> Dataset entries
►

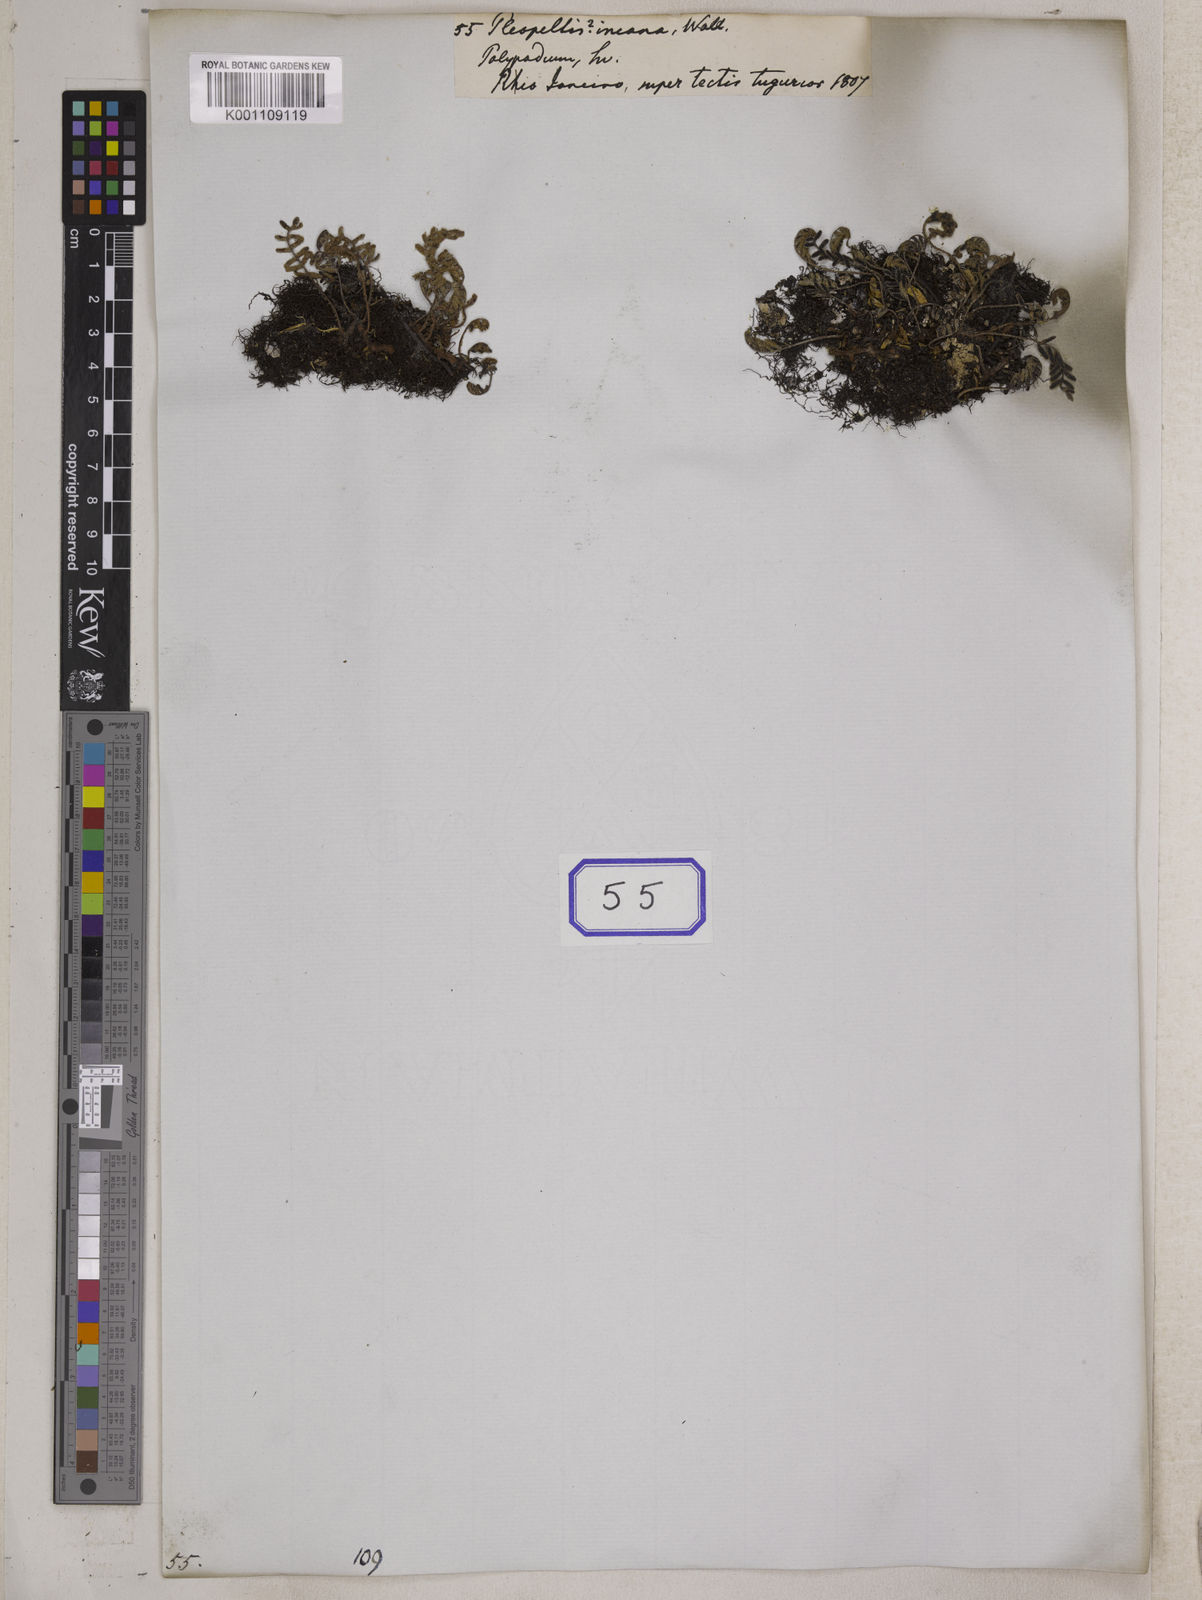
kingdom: Plantae
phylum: Tracheophyta
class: Polypodiopsida
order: Polypodiales
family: Polypodiaceae
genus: Pleopeltis
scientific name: Pleopeltis polypodioides
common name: Resurrection fern
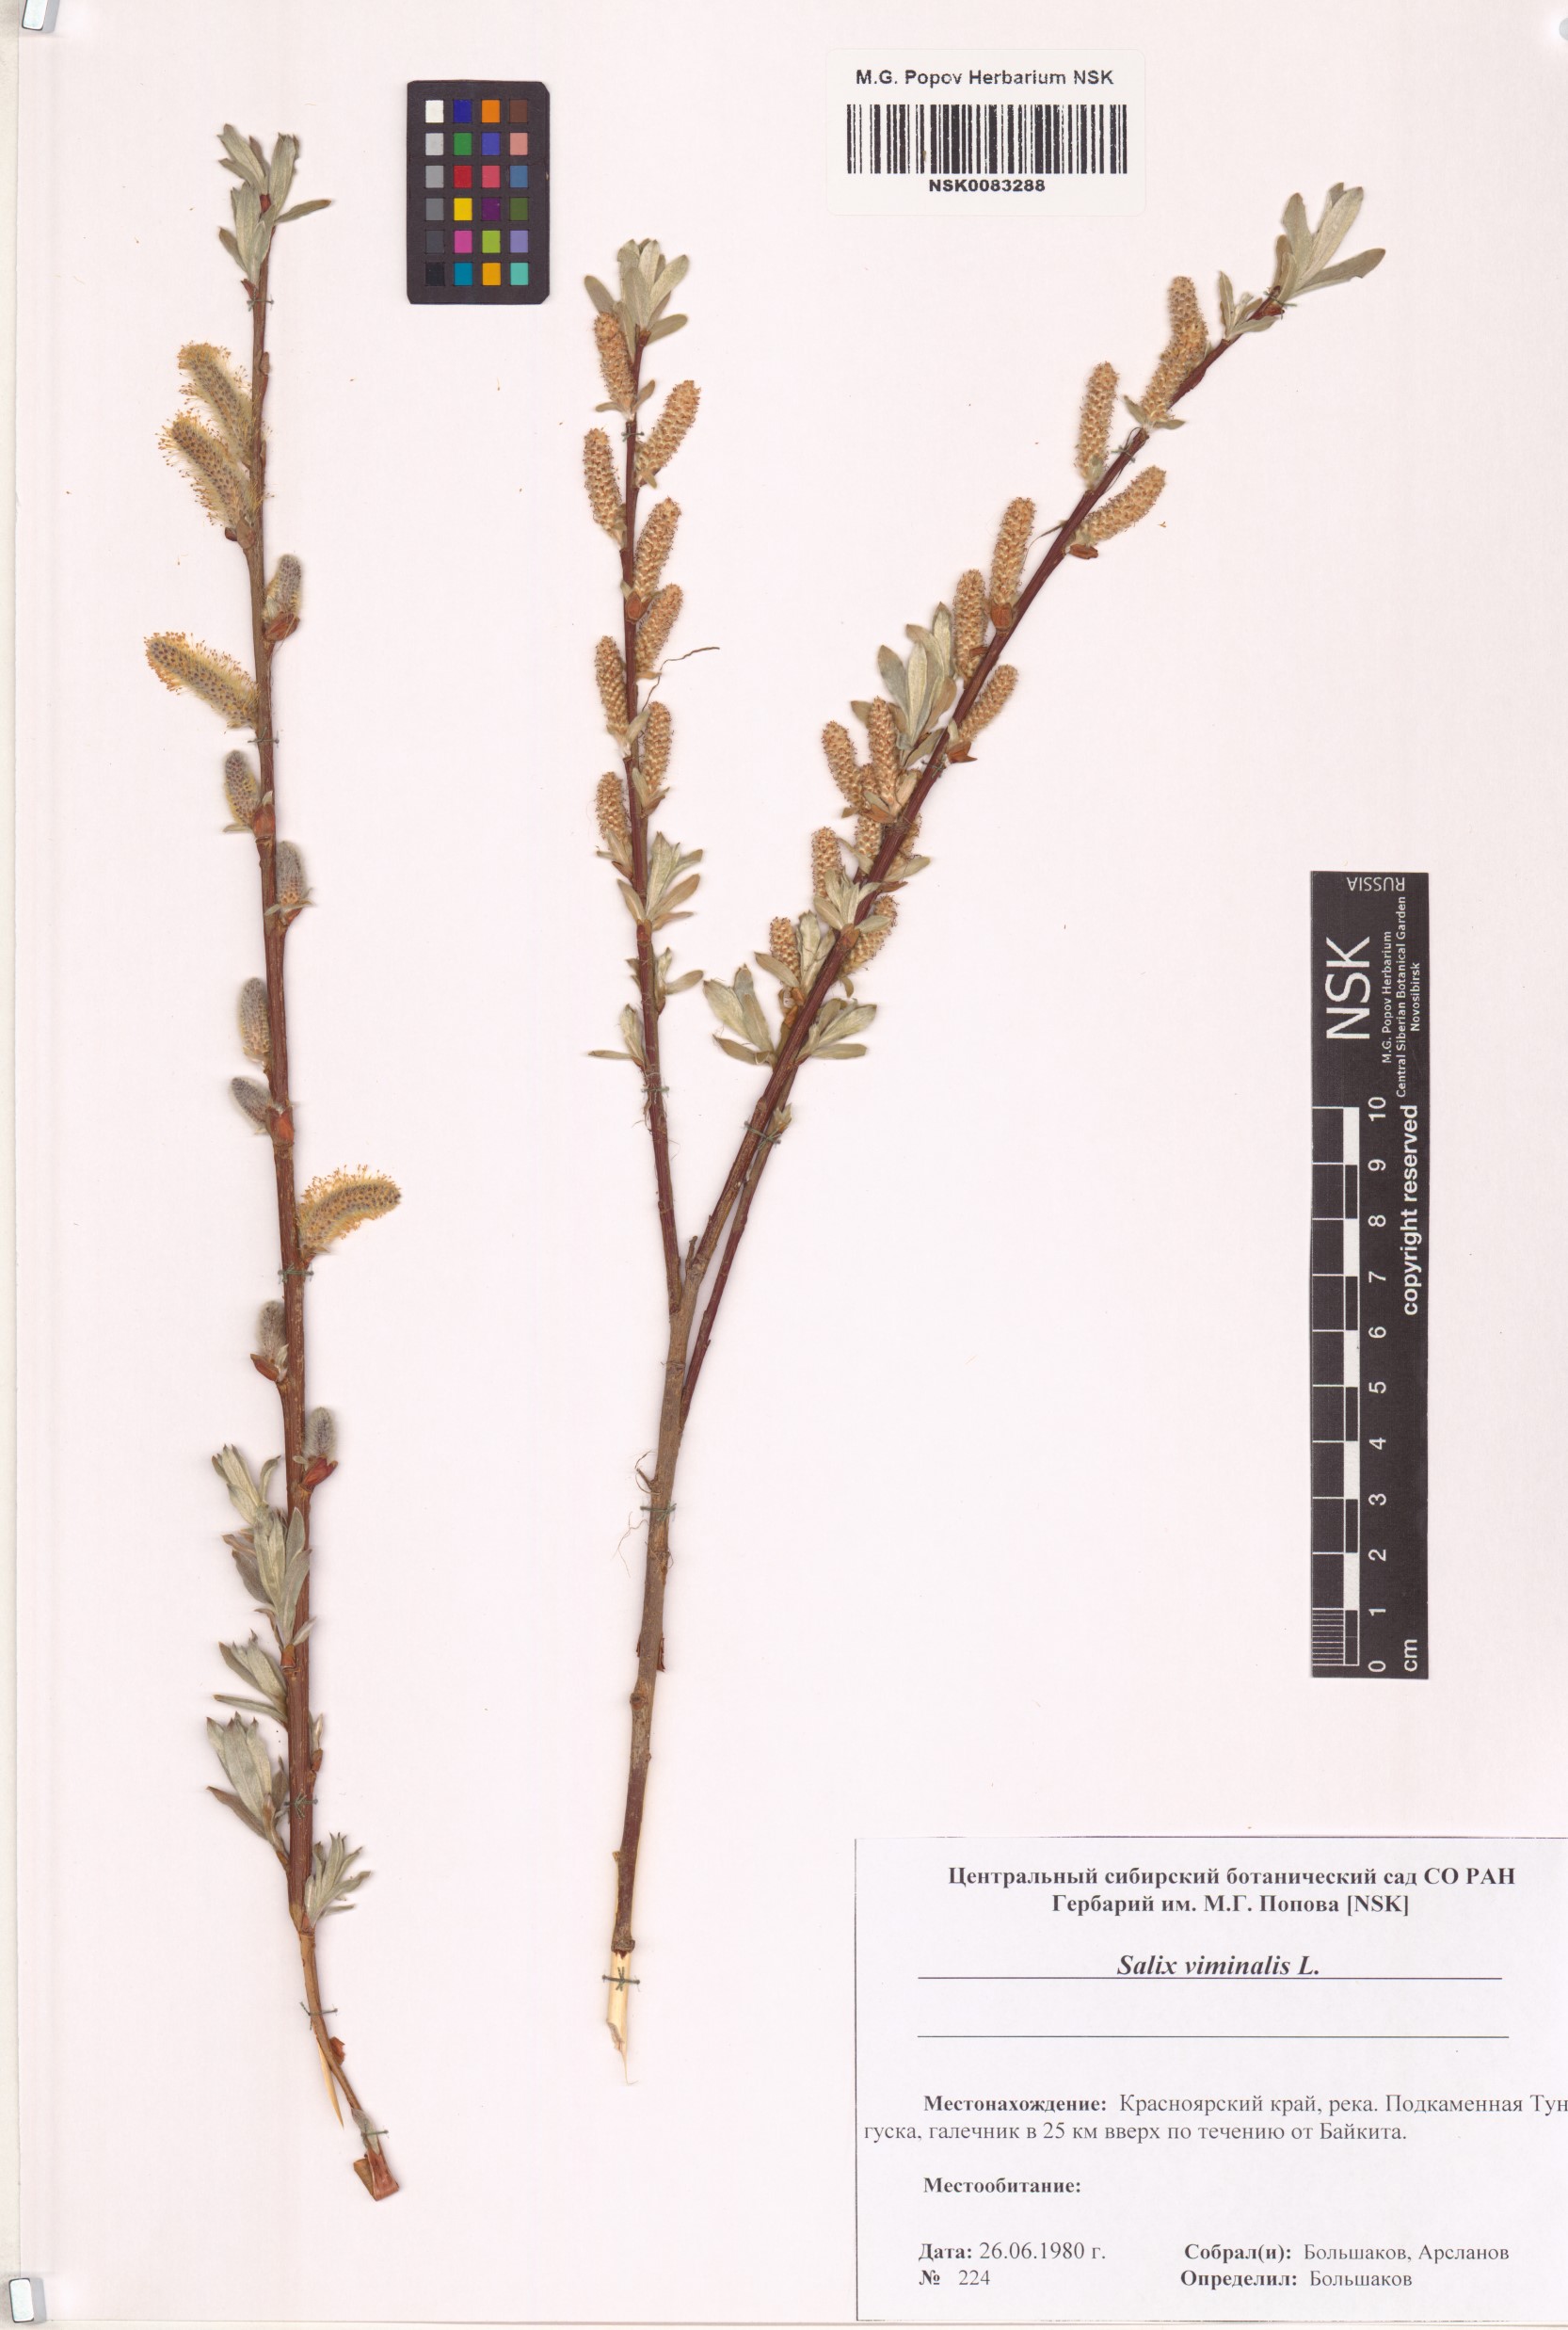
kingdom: Plantae
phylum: Tracheophyta
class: Magnoliopsida
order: Malpighiales
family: Salicaceae
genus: Salix
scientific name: Salix viminalis
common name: Osier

◄

> PROBLEM REQUIREMENTS
Rewrite every line above as a numbered list, omitting the pictures and any blank lines.

> TASK SOLUTION
1. kingdom: Plantae
2. phylum: Tracheophyta
3. class: Polypodiopsida
4. order: Polypodiales
5. family: Polypodiaceae
6. genus: Pleopeltis
7. scientific name: Pleopeltis polypodioides
8. common name: Resurrection fern
9. kingdom: Plantae
10. phylum: Tracheophyta
11. class: Magnoliopsida
12. order: Malpighiales
13. family: Salicaceae
14. genus: Salix
15. scientific name: Salix viminalis
16. common name: Osier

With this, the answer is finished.